- [Work instructions]
An exact transcription of each entry below is required, without any pictures.

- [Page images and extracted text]
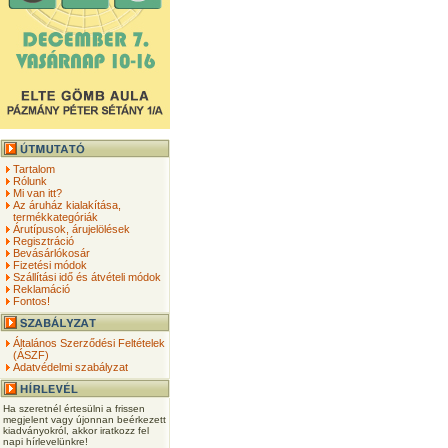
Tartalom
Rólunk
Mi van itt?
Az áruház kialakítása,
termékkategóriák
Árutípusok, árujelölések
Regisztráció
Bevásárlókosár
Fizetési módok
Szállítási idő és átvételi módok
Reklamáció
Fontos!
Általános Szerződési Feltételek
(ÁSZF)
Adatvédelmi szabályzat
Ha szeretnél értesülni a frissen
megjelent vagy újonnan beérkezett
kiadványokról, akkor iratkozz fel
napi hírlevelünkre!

- [Exercise output]
Tartalom
Rólunk
Mi van itt?
Az áruház kialakítása,
termékkategóriák
Árutípusok, árujelölések
Regisztráció
Bevásárlókosár
Fizetési módok
Szállítási idő és átvételi módok
Reklamáció
Fontos!
Általános Szerződési Feltételek
(ÁSZF)
Adatvédelmi szabályzat
Ha szeretnél értesülni a frissen
megjelent vagy újonnan beérkezett
kiadványokról, akkor iratkozz fel
napi hírlevelünkre!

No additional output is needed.